Unemployment increased by 3,900 to 1,390,300, while employment decreased by 5,700 to 18,005,200. Part-time employment declined by 11,300 while full-time increased by 5,600. Meantime, labour force decreased by 1,800 to 19,395,500.
In the 12 months to January, employment increased by 0.7% (+126,000). Full-time work increased by 172,000 (+1.2 percent) while part-time was little changed. Over the same period, the unemployment rate rose from 6.6 percent to 7.2 percent, as the labour force grew at a faster pace than employment. The number of hours worked rose by 1.2 percent.
In January, there were fewer employed people aged 55 and older. At the same time, employment increased among women aged 25 to 54.
There were fewer people working in Alberta, Manitoba as well as Newfoundland and Labrador in January.

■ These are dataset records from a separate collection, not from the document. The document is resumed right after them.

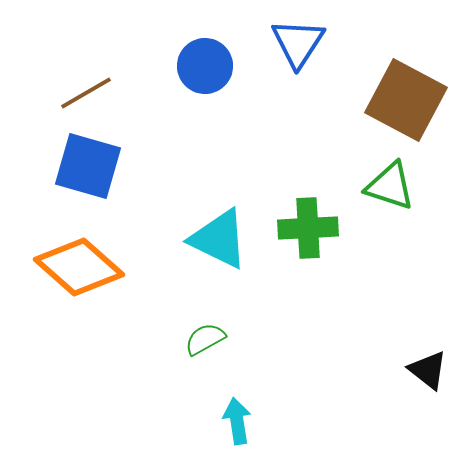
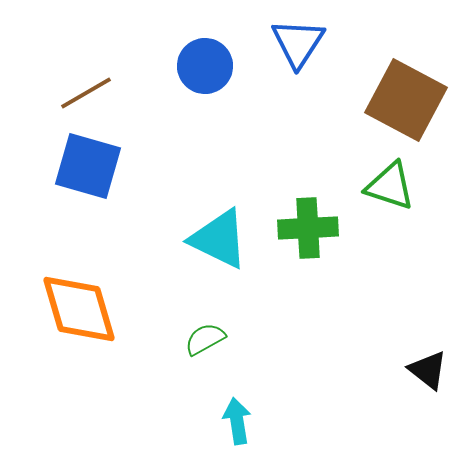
orange diamond: moved 42 px down; rotated 32 degrees clockwise
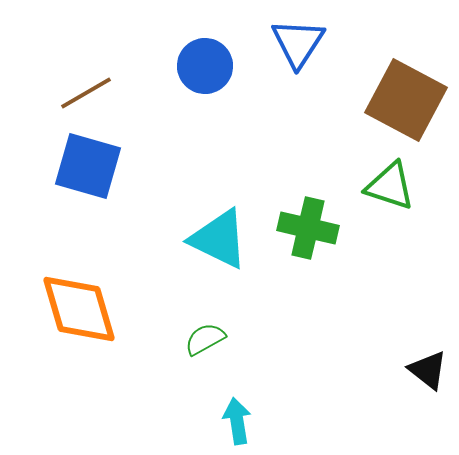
green cross: rotated 16 degrees clockwise
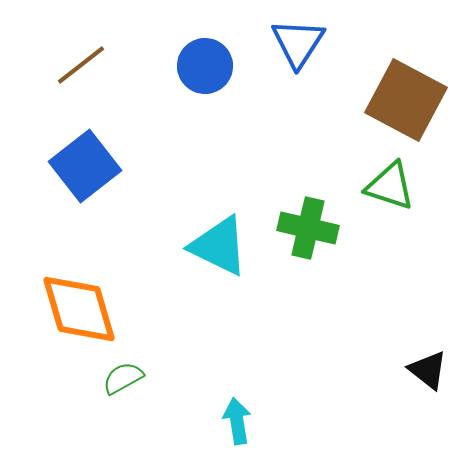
brown line: moved 5 px left, 28 px up; rotated 8 degrees counterclockwise
blue square: moved 3 px left; rotated 36 degrees clockwise
cyan triangle: moved 7 px down
green semicircle: moved 82 px left, 39 px down
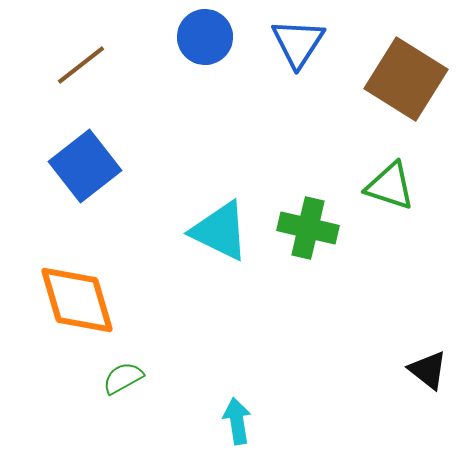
blue circle: moved 29 px up
brown square: moved 21 px up; rotated 4 degrees clockwise
cyan triangle: moved 1 px right, 15 px up
orange diamond: moved 2 px left, 9 px up
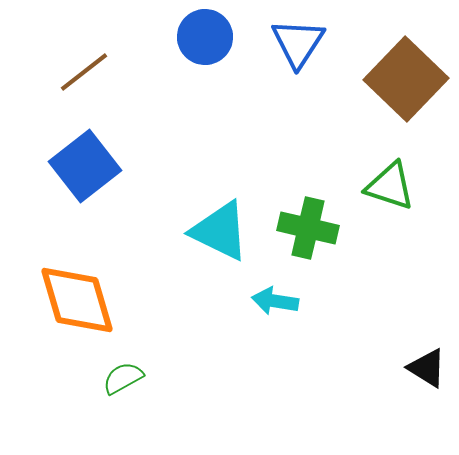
brown line: moved 3 px right, 7 px down
brown square: rotated 12 degrees clockwise
black triangle: moved 1 px left, 2 px up; rotated 6 degrees counterclockwise
cyan arrow: moved 38 px right, 120 px up; rotated 72 degrees counterclockwise
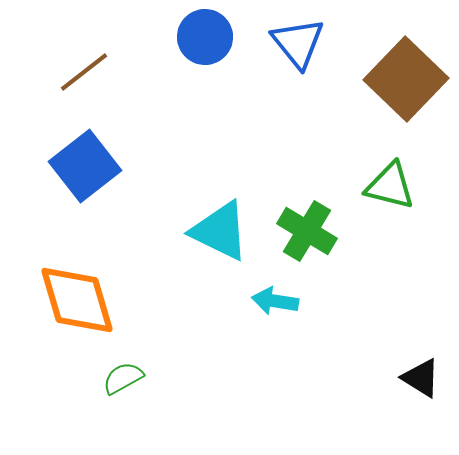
blue triangle: rotated 12 degrees counterclockwise
green triangle: rotated 4 degrees counterclockwise
green cross: moved 1 px left, 3 px down; rotated 18 degrees clockwise
black triangle: moved 6 px left, 10 px down
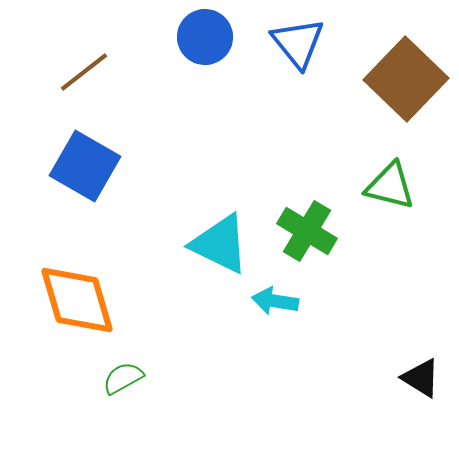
blue square: rotated 22 degrees counterclockwise
cyan triangle: moved 13 px down
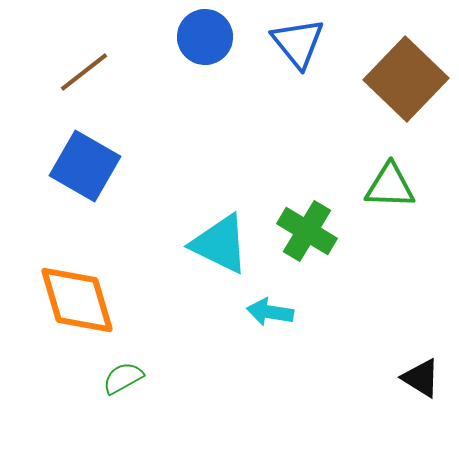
green triangle: rotated 12 degrees counterclockwise
cyan arrow: moved 5 px left, 11 px down
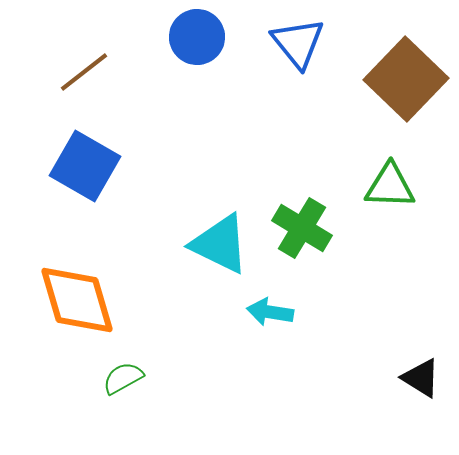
blue circle: moved 8 px left
green cross: moved 5 px left, 3 px up
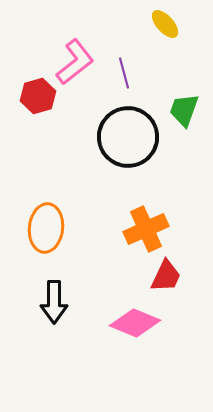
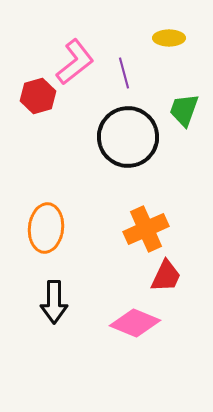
yellow ellipse: moved 4 px right, 14 px down; rotated 48 degrees counterclockwise
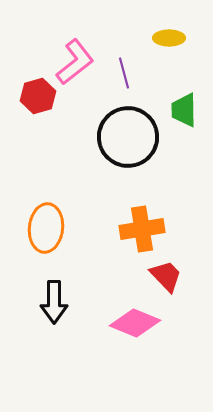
green trapezoid: rotated 21 degrees counterclockwise
orange cross: moved 4 px left; rotated 15 degrees clockwise
red trapezoid: rotated 69 degrees counterclockwise
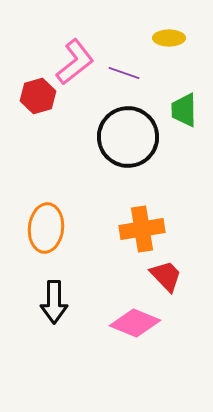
purple line: rotated 56 degrees counterclockwise
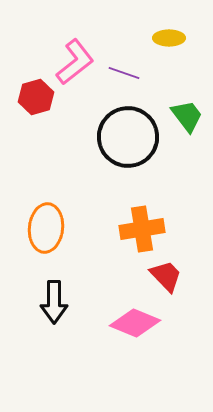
red hexagon: moved 2 px left, 1 px down
green trapezoid: moved 3 px right, 6 px down; rotated 144 degrees clockwise
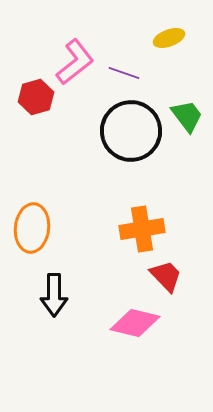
yellow ellipse: rotated 20 degrees counterclockwise
black circle: moved 3 px right, 6 px up
orange ellipse: moved 14 px left
black arrow: moved 7 px up
pink diamond: rotated 9 degrees counterclockwise
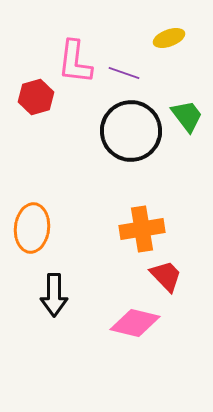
pink L-shape: rotated 135 degrees clockwise
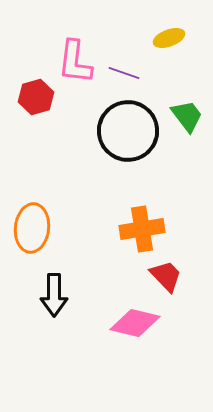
black circle: moved 3 px left
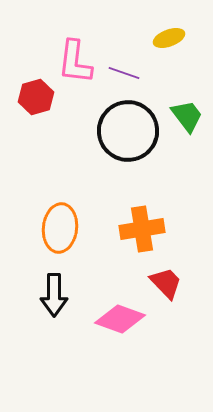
orange ellipse: moved 28 px right
red trapezoid: moved 7 px down
pink diamond: moved 15 px left, 4 px up; rotated 6 degrees clockwise
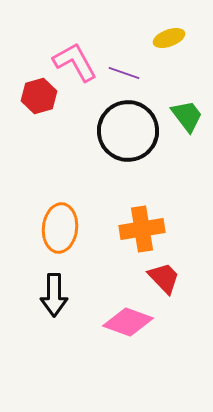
pink L-shape: rotated 144 degrees clockwise
red hexagon: moved 3 px right, 1 px up
red trapezoid: moved 2 px left, 5 px up
pink diamond: moved 8 px right, 3 px down
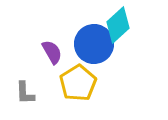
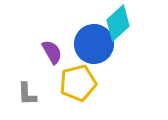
cyan diamond: moved 2 px up
yellow pentagon: rotated 18 degrees clockwise
gray L-shape: moved 2 px right, 1 px down
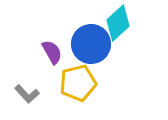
blue circle: moved 3 px left
gray L-shape: rotated 40 degrees counterclockwise
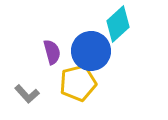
cyan diamond: moved 1 px down
blue circle: moved 7 px down
purple semicircle: rotated 15 degrees clockwise
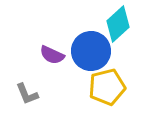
purple semicircle: moved 3 px down; rotated 130 degrees clockwise
yellow pentagon: moved 29 px right, 4 px down
gray L-shape: rotated 20 degrees clockwise
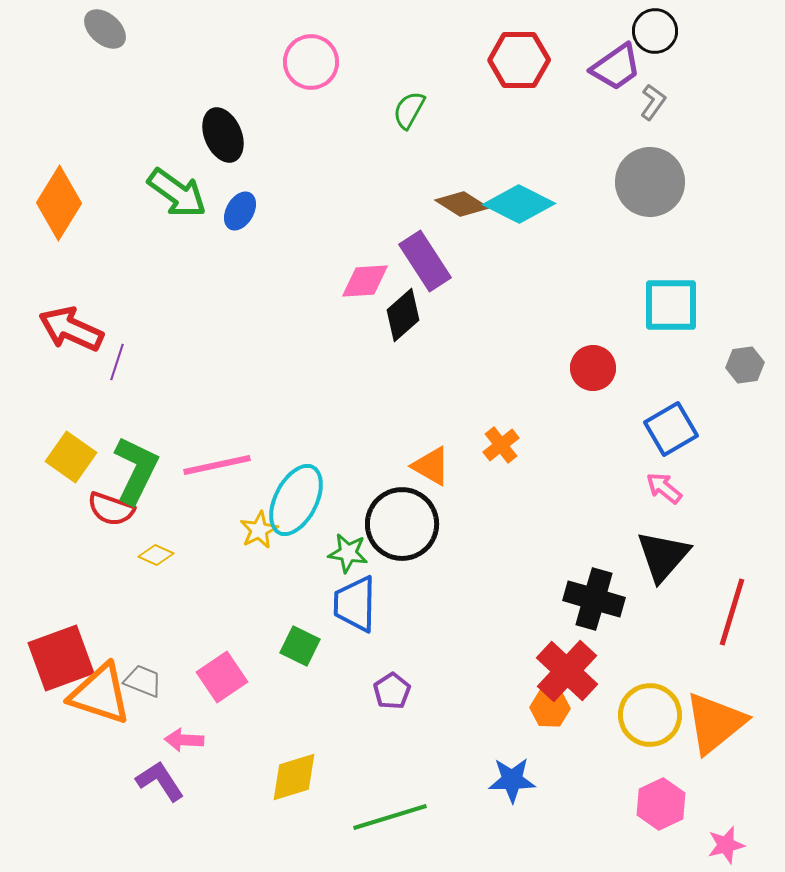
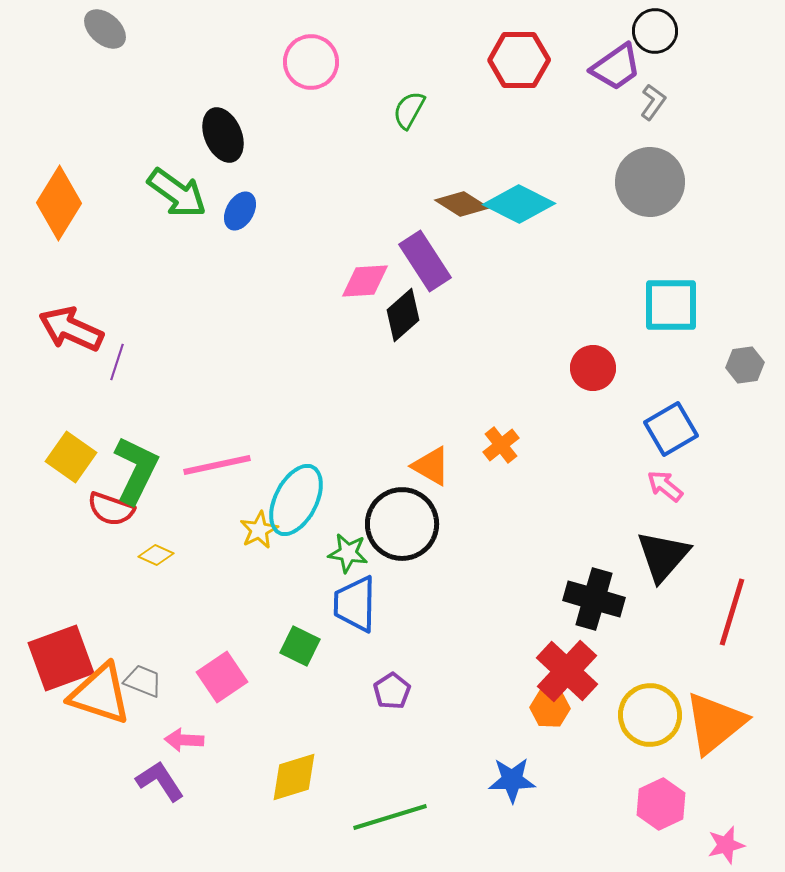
pink arrow at (664, 488): moved 1 px right, 2 px up
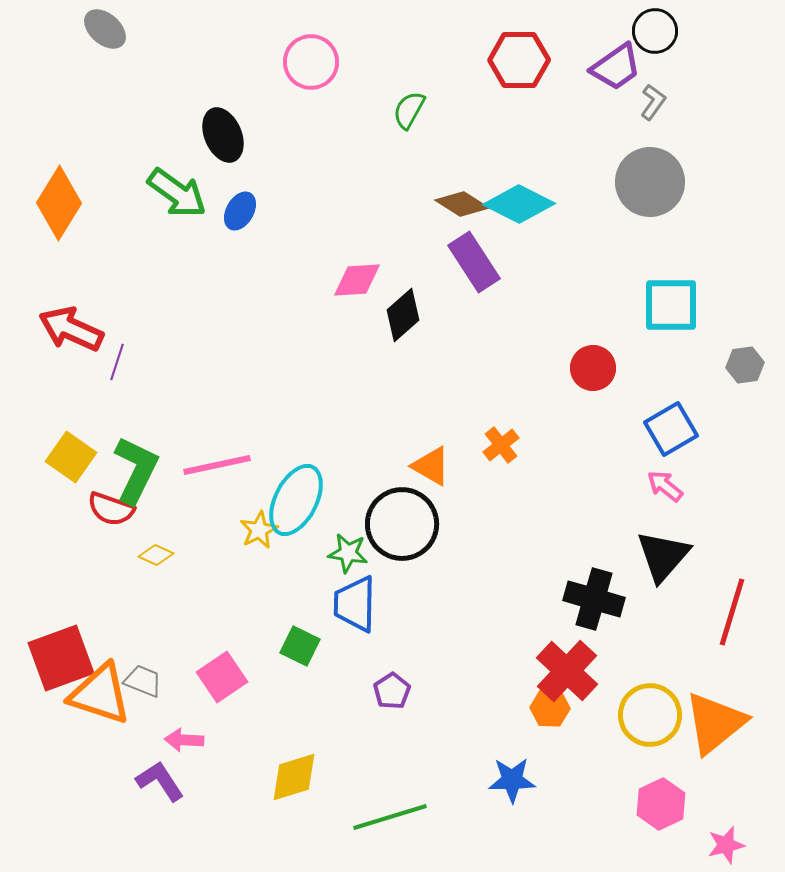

On the other hand, Ontario was the lone province with an employment increase.
The employment decrease in Alberta (-10,000) raised the unemployment rate in the province to 7.4 percent, the highest since February 1996. The unemployment rate in Alberta was higher than the national rate for the first time since December 1988.
Employment declined in agriculture (-14,000); manufacturing (-11,000); transportation and warehousing (-10,000); and public administration (-7,200). However, there were more people working in information culture and recreation (+16,000), as well as in the 'other services' industry (+9,600).
In January, there was little employment change among public and private sector employees and in the number of self-employed workers.
The participation rate remained steady at 65.9 percent from the previous month.
Youth unemployment rate was recorded at 13 percent unchanged from December.